Active-Active Deployment

Enterprise Feature

The features or components discussed in this document are available in TDengine Enterprise only. TDengine OSS does not include these features or components.

You can deploy TDengine in active-active mode to achieve high availability and reliability with limited resources. Active-active mode is also used in disaster recovery strategies to maintain offsite replicas of the database.

In active-active mode, you create two separate TDengine deployments, one acting as the primary node and the other as the secondary node. Data is replicated in real time between the primary and secondary nodes via TDengine's built-in data subscription component. Note that each node in an active-active deployment can be a single TDengine instance or a cluster.

In the event that the primary node cannot provide service, the client driver fails over to the secondary node. This failover is automatic and transparent to the business layer.

Replicated data is specially marked to avoid infinite loops. The architecture of an active-active deployment is described in the following figure.

Figure 1. TDengine in active-active mode

Limitations

The following limitations apply to active-active deployments:

You cannot use the data subscription APIs when active-active mode is enabled.
You cannot use the parameter binding interface while active-active mode is enabled.
The primary and secondary nodes must be identical.

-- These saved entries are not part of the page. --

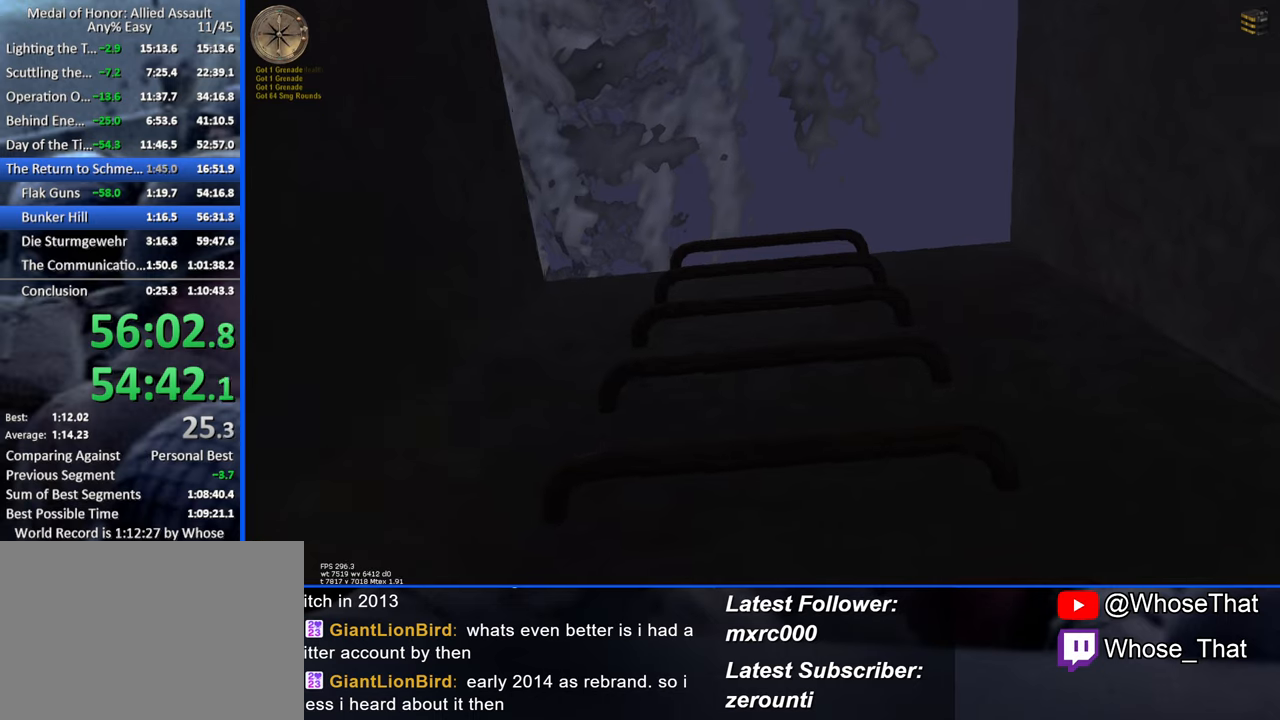
{"keys": ["w"], "events": []}
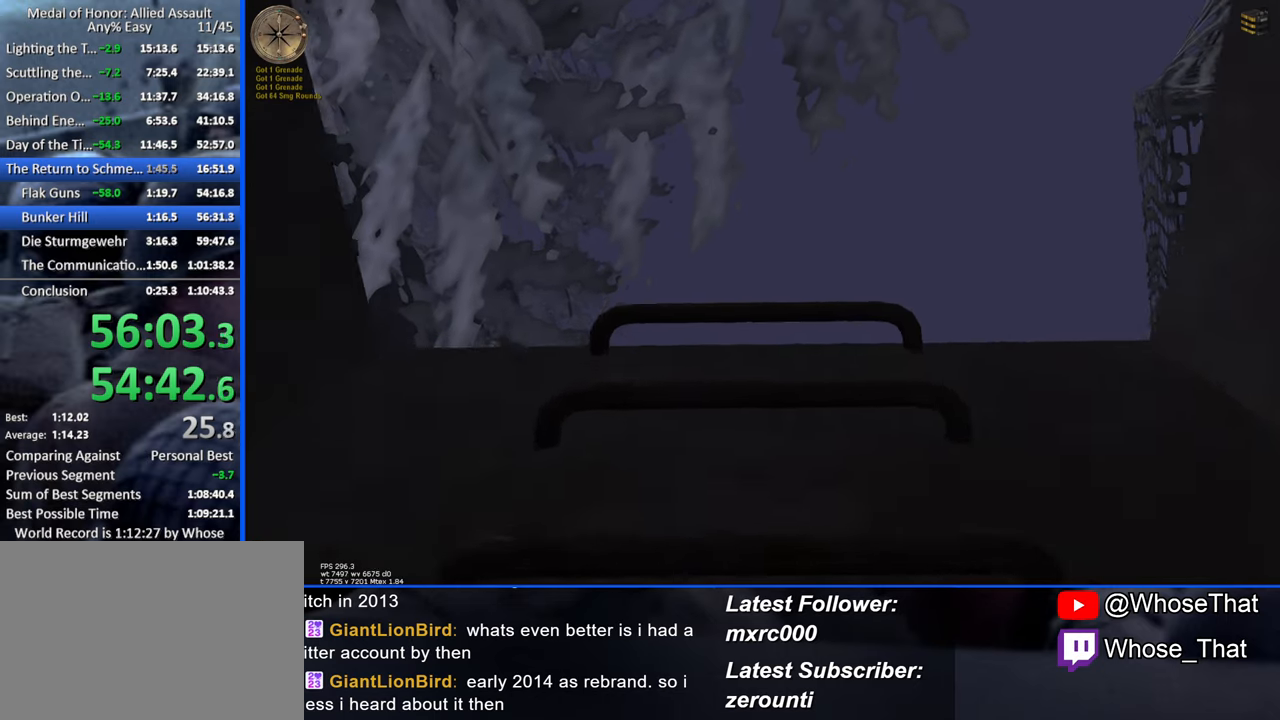
{"keys": ["w"], "events": []}
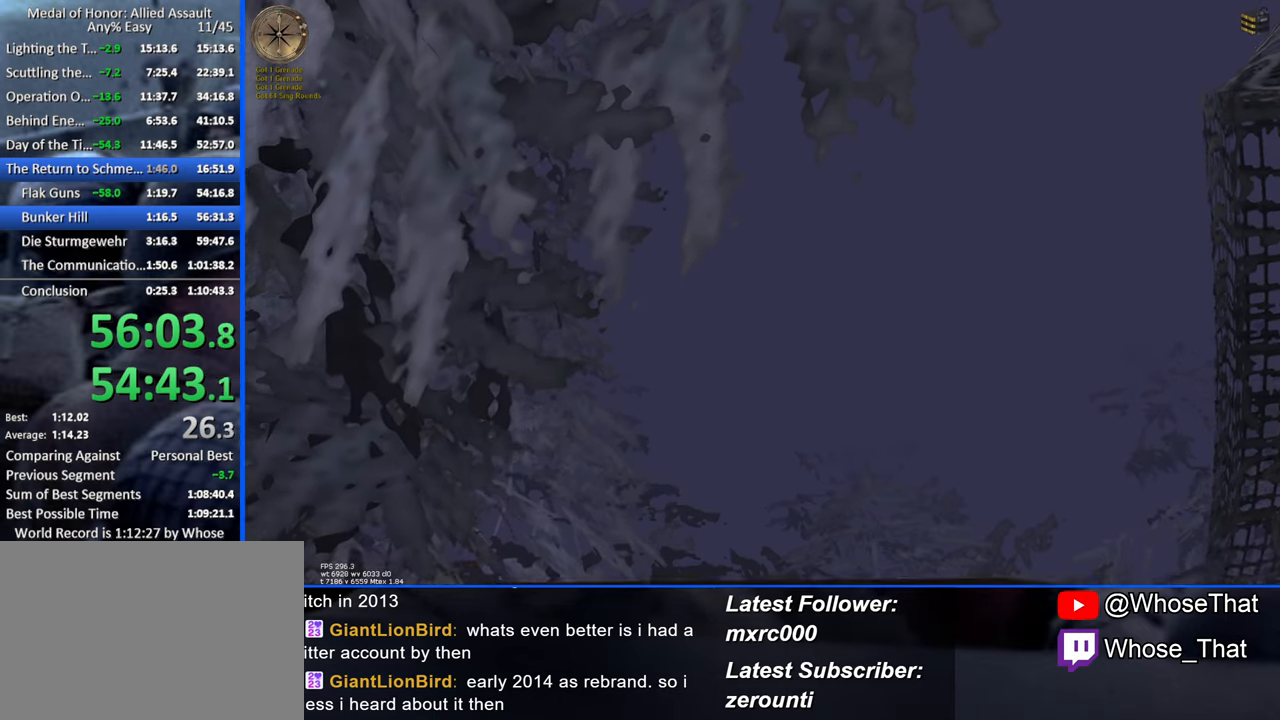
{"keys": ["w"], "events": []}
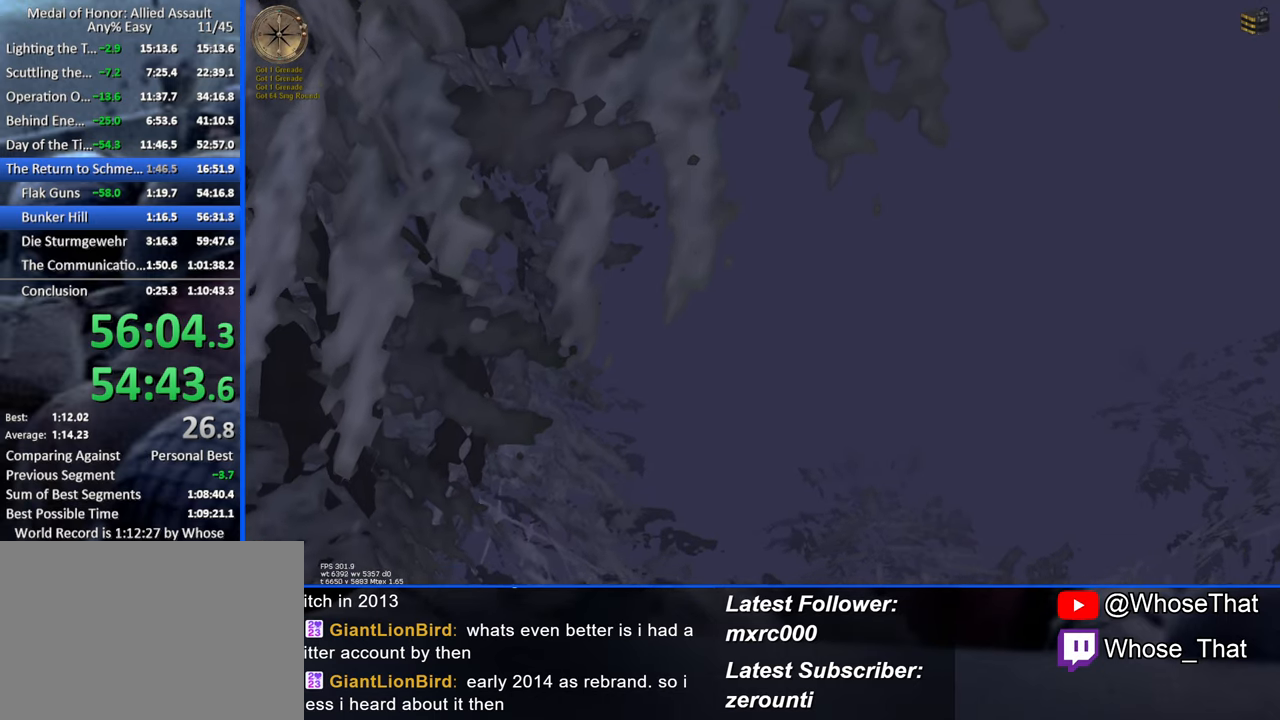
{"keys": ["w"], "events": []}
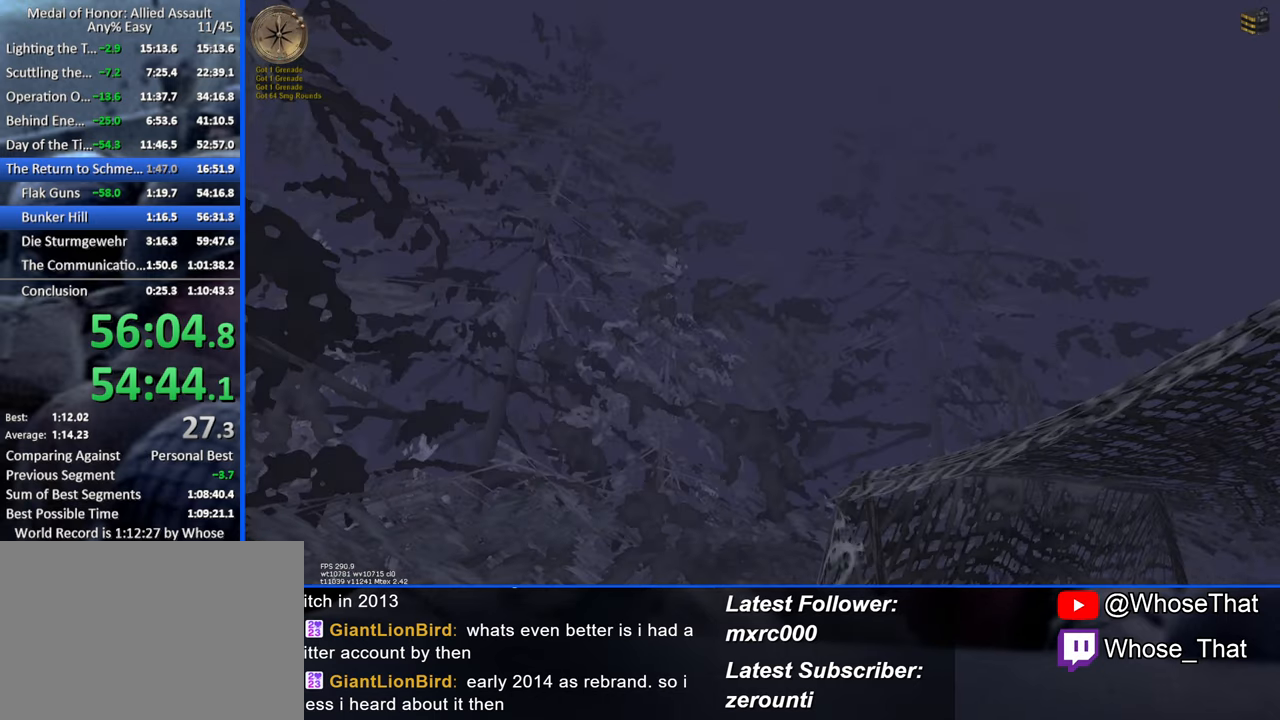
{"keys": ["w"], "events": []}
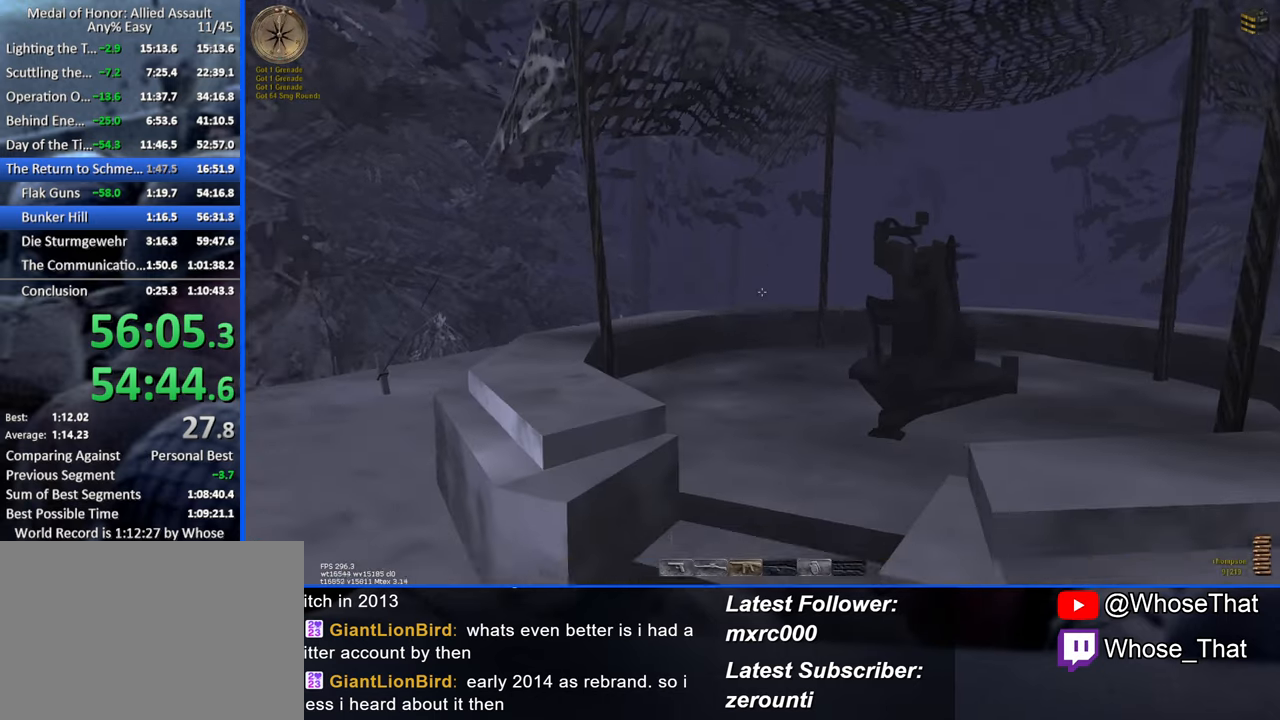
{"keys": ["w"], "events": []}
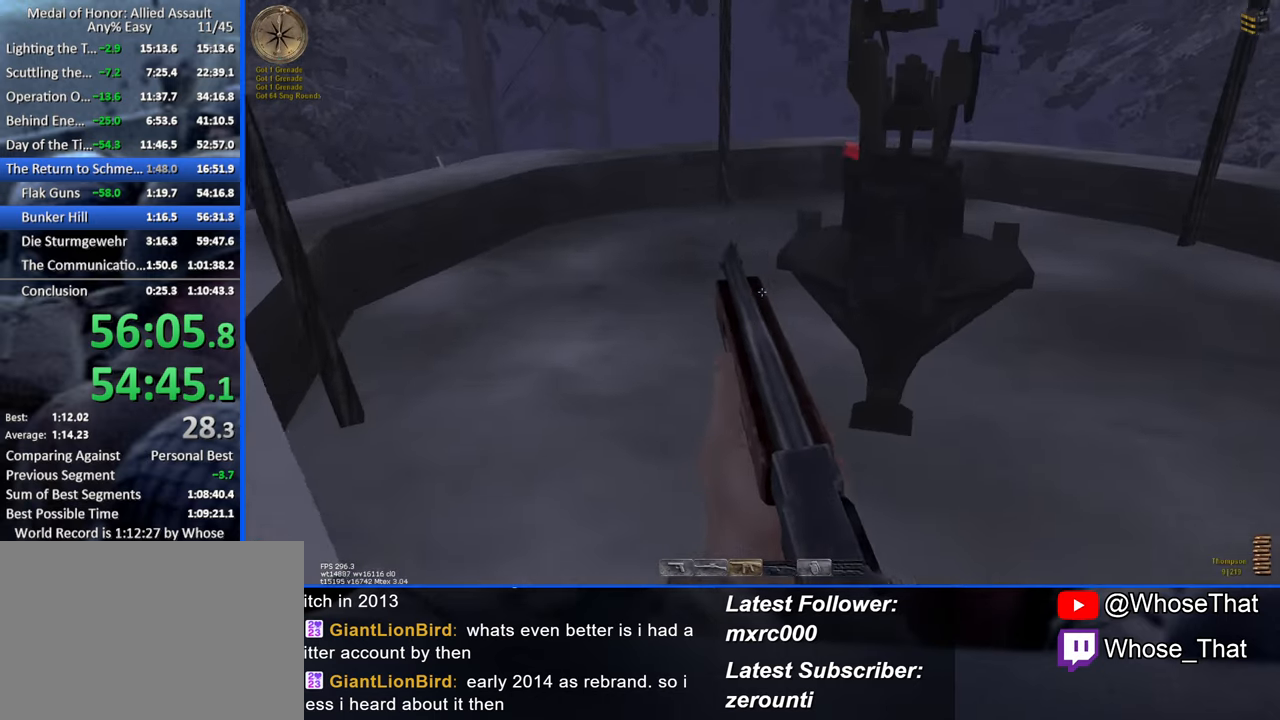
{"keys": ["a", "w"], "events": [[267, "a", "down"]]}
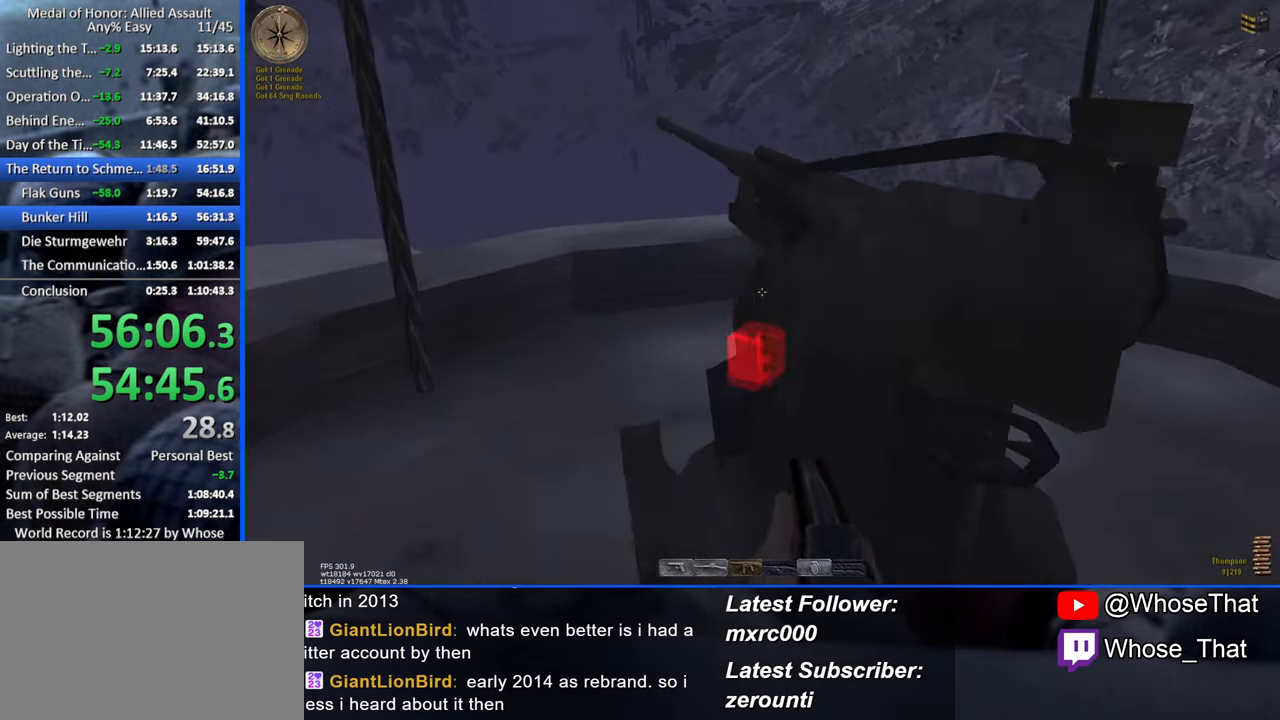
{"keys": ["w"], "events": [[84, "f", "down"], [184, "f", "up"], [234, "f", "down"], [317, "a", "up"], [317, "f", "up"]]}
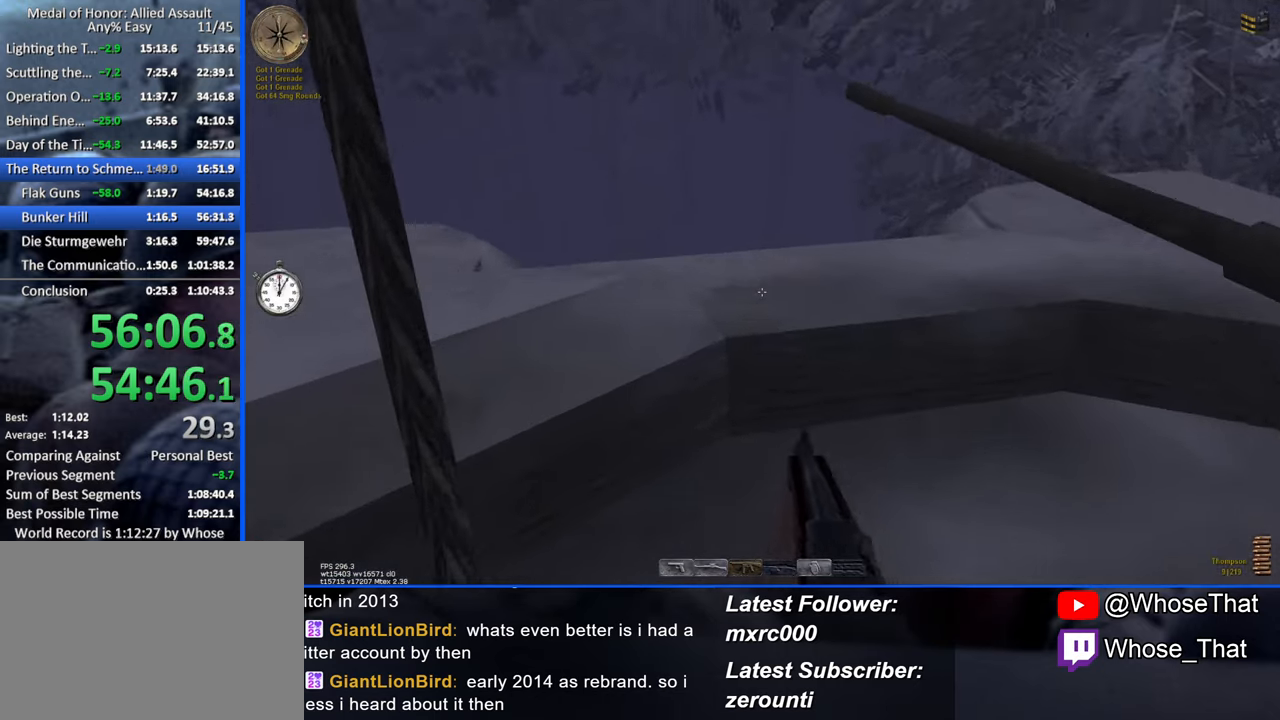
{"keys": ["w"], "events": [[150, "space", "down"], [250, "space", "up"], [350, "r", "down"], [483, "r", "up"]]}
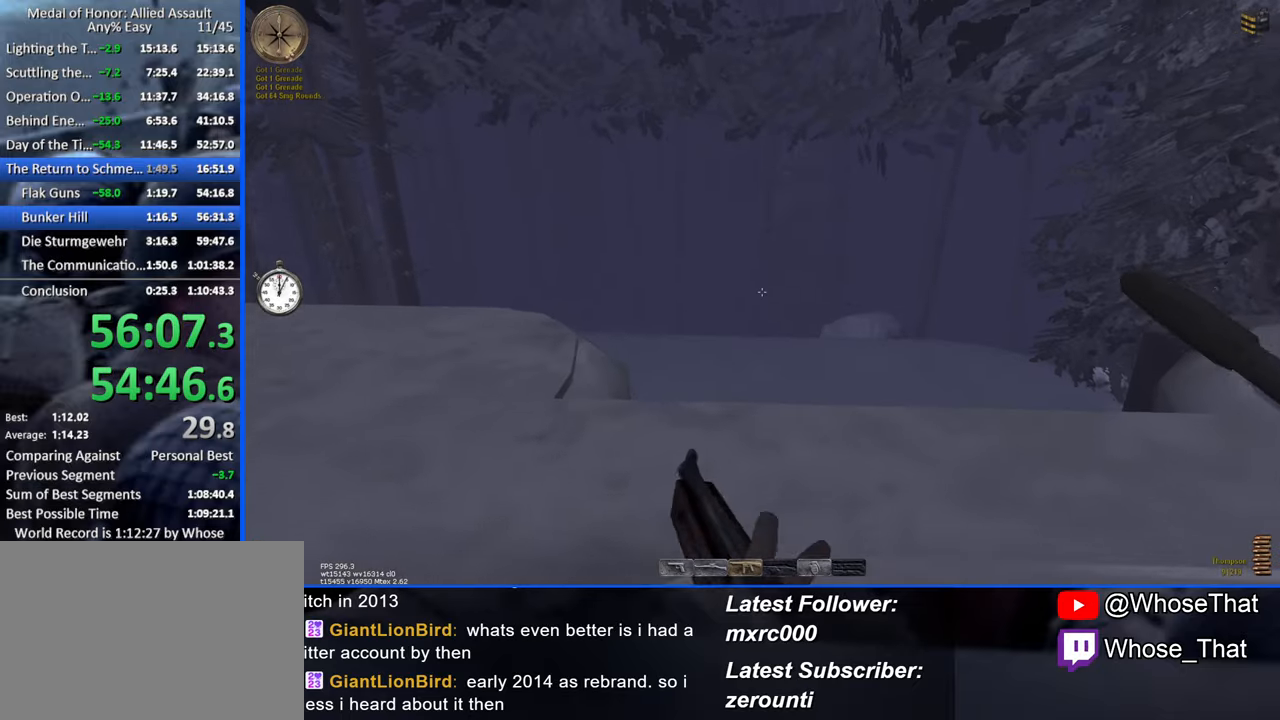
{"keys": ["w"], "events": []}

Database names, all configuration parameters, usernames, passwords, and permission settings must be exactly the same.
You can connect to an active-active deployment only through the Java client library in WebSocket mode.
Do not use the USE <database> statement to set a context. Instead, specify the database in the connection parameters.

Cluster Configuration

It is not necessary to configure your cluster specifically for active-active mode. However, note that the WAL retention period affects the fault tolerance of an active-active deployment. This is because data loss will occur If the secondary node is unreachable for a period of time exceeding the configured WAL retention period. Data lost in this manner can only be recovered manually.

Enable Active-Active Mode

Create two identical TDengine deployments. For more information, see Get Started.
Ensure that the taosd and taosx service are running on both deployments.
On the deployment that you have designated as the primary node, run the following command to start the replication service:
```
taosx replica start -f <source-endpoint> -t <sink-endpoint> [database]
```
- The source endpoint is the FQDN of TDengine on the primary node.
- The sink endpoint is the FQDN of TDengine on the secondary node.
- You can use the native connection (port 6030) or WebSocket connection (port 6041).
- You can specify one or more databases to replicate only the data contained in those databases. If you do not specify a database, all databases on the node are replicated except for information_schema, performance_schema, log, and audit.
- New databases in both sides will be detected periodically to start replication, with optional --new-database-checking-interval <SECONDS> argument.
- New databases checking will be disabled with --no-new-databases.
When the command is successful, the replica ID is displayed. You can use this ID to add other databases to the replication task if necessary.
Run the same command on the secondary node, specifying the FQDN of TDengine on the secondary node as the source endpoint and the FQDN of TDengine on the primary node as the sink endpoint.

Client Configuration

Active-active mode is supported in the Java client library in WebSocket connection mode. The following is an example configuration:

url = "jdbc:TAOS-RS://" + host + ":6041/?user=root&password=taosdata";
Properties properties = new Properties();
properties.setProperty(TSDBDriver.PROPERTY_KEY_BATCH_LOAD, "true");
properties.setProperty(TSDBDriver.PROPERTY_KEY_SLAVE_CLUSTER_HOST, "192.168.1.11");
properties.setProperty(TSDBDriver.PROPERTY_KEY_SLAVE_CLUSTER_PORT, "6041");
properties.setProperty(TSDBDriver.PROPERTY_KEY_ENABLE_AUTO_RECONNECT, "true");
properties.setProperty(TSDBDriver.PROPERTY_KEY_RECONNECT_INTERVAL_MS, "2000");
properties.setProperty(TSDBDriver.PROPERTY_KEY_RECONNECT_RETRY_COUNT, "3");
connection = DriverManager.getConnection(url, properties);

These parameters are described as follows:

Property Name	Meaning
PROPERTY_KEY_SLAVE_CLUSTER_HOST	Enter the hostname or IP address of the secondary node.
PROPERTY_KEY_SLAVE_CLUSTER_PORT	Enter the port number of the secondary node.
PROPERTY_KEY_ENABLE_AUTO_RECONNECT	Specify whether to enable automatic reconnection. For active-active mode, set the value of this parameter to true.
PROPERTY_KEY_RECONNECT_INTERVAL_MS	Enter the interval in milliseconds at which reconnection is attempted. The default value is 2000. You can enter 0 to attempt to reconnect immediately. There is no maximum limit.
PROPERTY_KEY_RECONNECT_RETRY_COUNT	Enter the maximum number of retries per node. The default value is 3. There is no maximum limit.

Command Reference

You can manage your active-active deployment with the following commands:

Use an existing replica ID to add databases to an existing replication task:
```
taosx replica start -i <id> [database...]
```
note
- This command cannot create duplicate tasks. It only adds the specified databases to the specified task.
- The replica ID is globally unique within a taosX instance and is independent of the source/sink combination.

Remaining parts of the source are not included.